PROMPT: Recast the text read from the items as a numbered list with one line per entry, skipping blank lines. Leave the pictures out of your answer.

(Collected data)

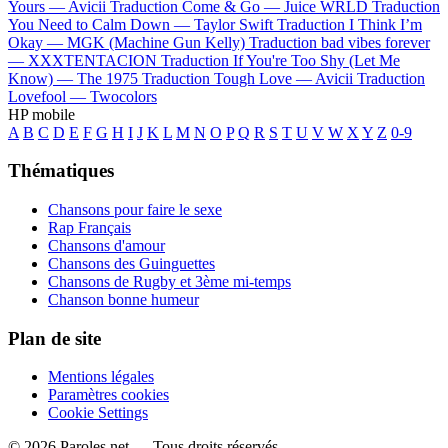
Yours —
Avicii
Traduction Come & Go —
Juice WRLD
Traduction
You Need to Calm Down —
Taylor Swift
Traduction I Think I’m
Okay —
MGK (Machine Gun Kelly)
Traduction bad vibes forever
—
XXXTENTACION
Traduction If You're Too Shy (Let Me
Know) —
The 1975
Traduction Tough Love —
Avicii
Traduction
Lovefool —
Twocolors
HP mobile
A
B
C
D
E
F
G
H
I
J
K
L
M
N
O
P
Q
R
S
T
U
V
W
X
Y
Z
0-9
Thématiques
Chansons pour faire le sexe
Rap Français
Chansons d'amour
Chansons des Guinguettes
Chansons de Rugby et 3ème mi-temps
Chanson bonne humeur
Plan de site
Mentions légales
Paramètres cookies
Cookie Settings
© 2026 Paroles.net — Tous droits réservés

EXPECTED ANSWER:
1. Yours —
2. Avicii
3. Traduction Come & Go —
4. Juice WRLD
5. Traduction
6. You Need to Calm Down —
7. Taylor Swift
8. Traduction I Think I’m
9. Okay —
10. MGK (Machine Gun Kelly)
11. Traduction bad vibes forever
12. —
13. XXXTENTACION
14. Traduction If You're Too Shy (Let Me
15. Know) —
16. The 1975
17. Traduction Tough Love —
18. Avicii
19. Traduction
20. Lovefool —
21. Twocolors
22. HP mobile
23. A
24. B
25. C
26. D
27. E
28. F
29. G
30. H
31. I
32. J
33. K
34. L
35. M
36. N
37. O
38. P
39. Q
40. R
41. S
42. T
43. U
44. V
45. W
46. X
47. Y
48. Z
49. 0-9
50. Thématiques
51. Chansons pour faire le sexe
52. Rap Français
53. Chansons d'amour
54. Chansons des Guinguettes
55. Chansons de Rugby et 3ème mi-temps
56. Chanson bonne humeur
57. Plan de site
58. Mentions légales
59. Paramètres cookies
60. Cookie Settings
61. © 2026 Paroles.net — Tous droits réservés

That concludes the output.